What you produce should be an exact transcription of the data, minus any pictures.

(DATA SEGMENT)

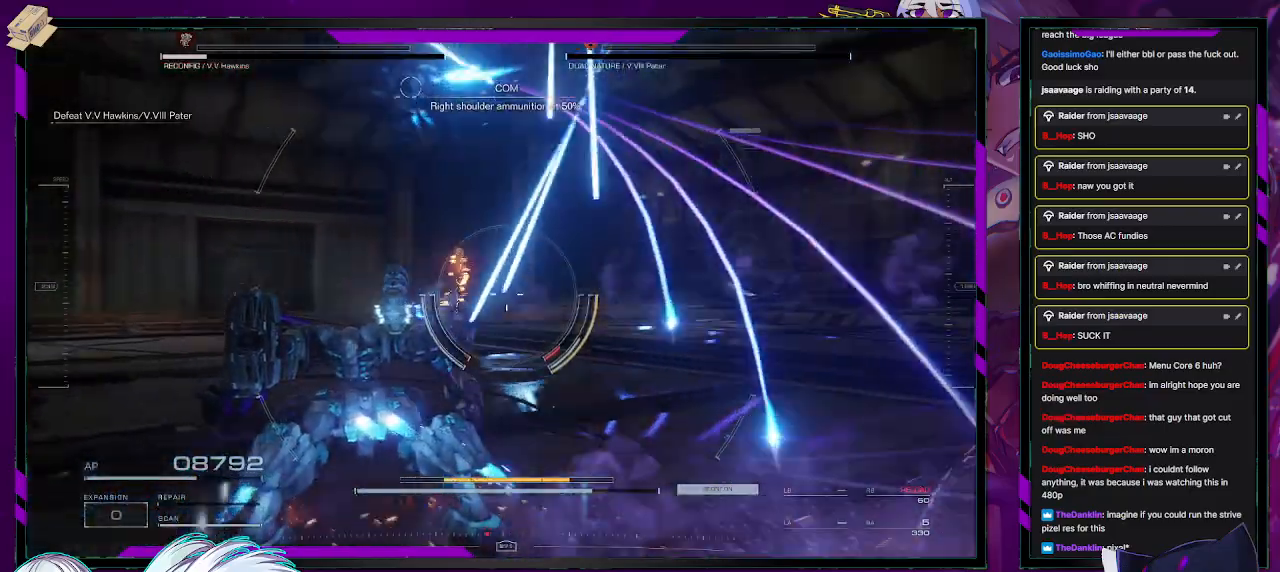
{"buttons": ["L1", "R2"], "left_stick": "up-left", "right_stick": "left", "events": [[17, "right_stick", "up-right"], [200, "right_stick", "center"], [400, "L1", "down"], [417, "right_stick", "left"]]}
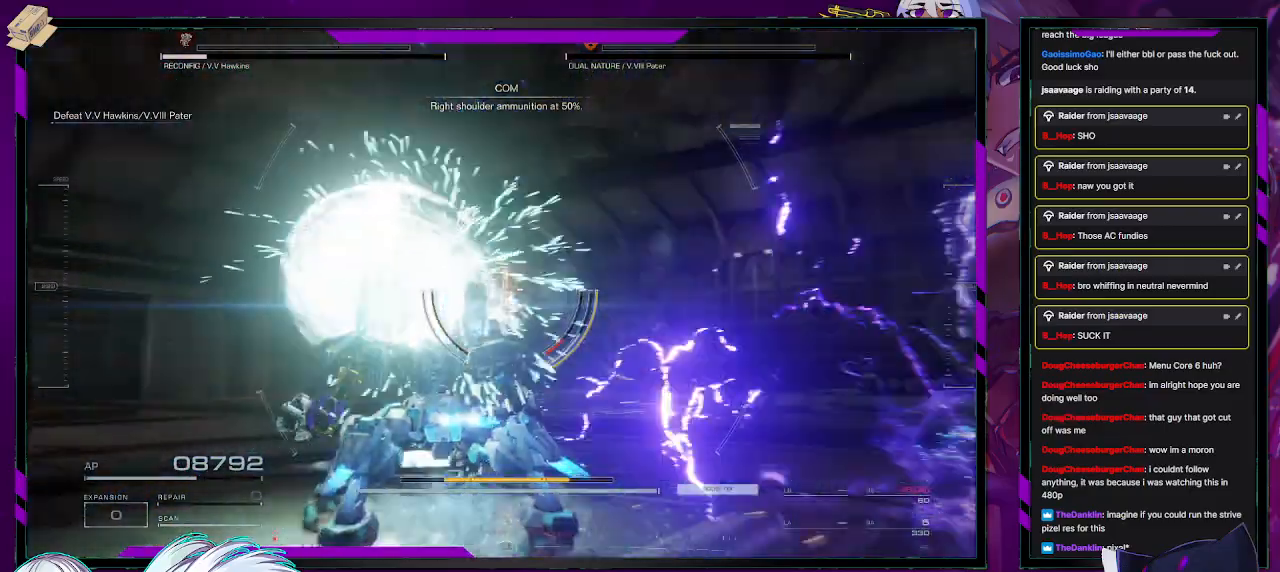
{"buttons": ["R2"], "left_stick": "down-right", "right_stick": "left", "events": [[83, "left_stick", "up"], [183, "left_stick", "up-right"], [300, "left_stick", "right"], [400, "L1", "up"], [417, "left_stick", "down-right"]]}
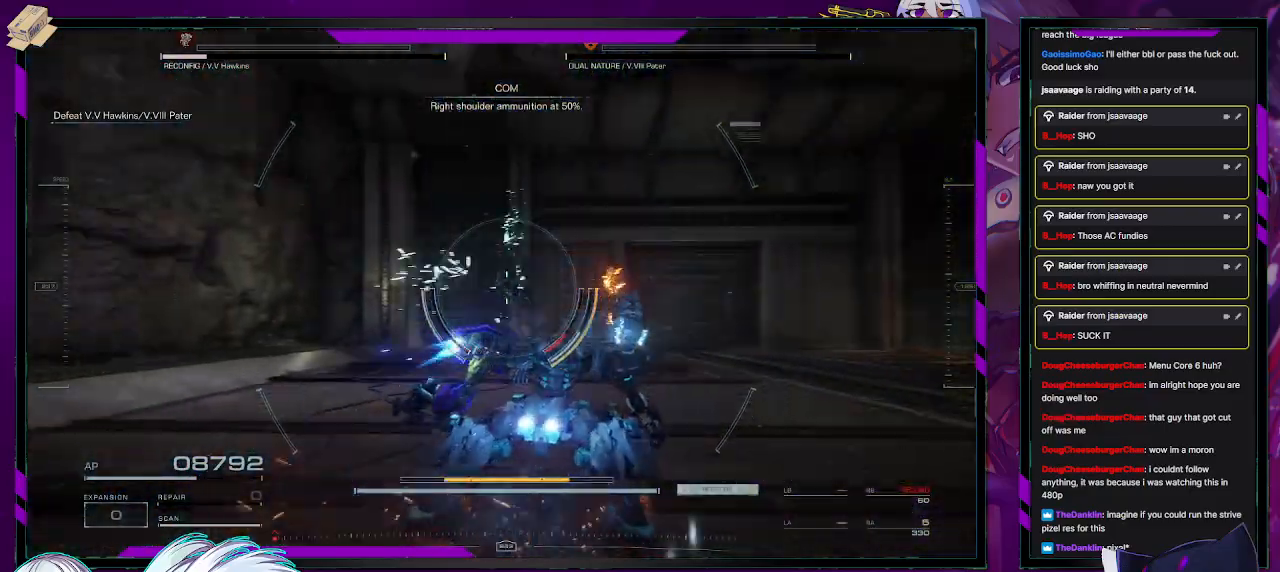
{"buttons": ["R2"], "left_stick": "down-right", "right_stick": "left", "events": []}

(End DATA SEGMENT)

▶ OUTPUT:
{"buttons": ["L1", "R2"], "left_stick": "up-left", "right_stick": "left", "events": [[17, "right_stick", "up-right"], [200, "right_stick", "center"], [400, "L1", "down"], [417, "right_stick", "left"]]}
{"buttons": ["R2"], "left_stick": "down-right", "right_stick": "left", "events": [[83, "left_stick", "up"], [183, "left_stick", "up-right"], [300, "left_stick", "right"], [400, "L1", "up"], [417, "left_stick", "down-right"]]}
{"buttons": ["R2"], "left_stick": "down-right", "right_stick": "left", "events": []}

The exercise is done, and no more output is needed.